La voz de Moisés, profeta e intérprete de la palabra divina, anuncia la inminente entrada en escena del gran juez, el Señor, del que pronuncia su santísimo nombre, exaltando uno de sus muchos atributos. Llama al Señor la Roca (Cf. versículo 4), un título que salpica todo nuestro cántico (Cf. Versículos 15. 18. 30. 31. 37), una imagen que exalta la fidelidad estable e inquebrantable de Dios, muy diversa de la inestabilidad e infidelidad del pueblo. El tema se desarrolla con una serie de afirmaciones sobre la justicia divina: «Sus obras son perfectas, sus caminos son justos, es un Dios fiel, sin maldad; es justo y recto» (versículo 4).

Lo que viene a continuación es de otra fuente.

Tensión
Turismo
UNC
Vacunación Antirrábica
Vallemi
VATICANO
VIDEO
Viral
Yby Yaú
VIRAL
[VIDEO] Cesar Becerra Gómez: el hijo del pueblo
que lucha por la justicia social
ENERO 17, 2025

4. Después de la solemne presentación del Juez supremo, que es también la parte agraviada, el objetivo del cantor se dirige al imputado. Para definirlo, recurre a una representación eficaz de Dios como padre (Cf. versículo 6). Sus criaturas tan amadas son llamadas hijos, pero por desgracia son «hijos degenerados» (Cf. versículo 5). Sabemos, de hecho, que ya en el Antiguo Testamento se da una concepción de Dios como Padre cariñoso con sus hijos que con frecuencia le decepcionan. (Éxodo 4, 22; Deuteronomio 8, 5; Salmo 102, 13; Sirácida 51, 10; Isaías 1, 2; 63, 16; Oseas 11, 1-4). Por este motivo, la denuncia no es fría, sino apasionada: « ¿Así le pagas al Señor, pueblo necio e insensato? ¿No es él tu padre y tu creador, el que te hizo y te constituyó?» (Deuteromio 32, 6). Es, de hecho, muy diferente rebelarse a un soberano implacable que enfrentarse contra un padre amoroso.
Para hacer concreta la acusación y hacer que la conversión surja de la sinceridad del corazón, Moisés recurre a la memoria: «Acuérdate de los días remotos, considera las edades pretéritas» (versículo 7). La fe bíblica es, de hecho, un «memorial», es decir, un redescubrimiento de la acción eterna de Dios diseminada a través del tiempo; es hacer presente y eficaz esa salvación que el Señor ofreció y sigue ofreciendo al hombre. El gran pecado de la infidelidad coincide, entonces, con la «falta de memoria», que cancela el recuerdo de la presencia divina en nosotros y en la historia.
5. El acontecimiento fundamental que no hay que olvidar es el de la travesía del desierto después de la huida a Egipto, tema capital para el Deuteronomio y para todo el Pentateuco. Se evoca así el viaje terrible y dramático en el desierto del Sinaí, «en una soledad poblada de aullidos» (Cf. versículo 10), como dice con una imagen de fuerte impacto emotivo. Pero allí, Dios se inclina sobre su pueblo con una ternura y una dulzura sorprendentes. Al símbolo del padre se le añade el materno del águila: «Lo rodeó cuidando de él, lo guardó como a las niñas de sus ojos. Como el águila incita a su nidada, revolando sobre los polluelos, así extendió sus alas» (versículos 10-11). El camino por la estepa desierta se transforma, entonces, en un recorrido tranquilo y sereno, a causa del manto protector del amor divino.
El canto hace referencia también al Sinaí, donde Israel se convierte en aliado del Señor, su «lote» y su «heredad», es decir, la realidad más preciosa (Cf. versículo 9; Éxodo 19, 5). El cántico de Moisés se convierte de este modo en un examen de conciencia conjunto para que al final no sea el pecado quien responde a los beneficios divinos, sino la fidelidad.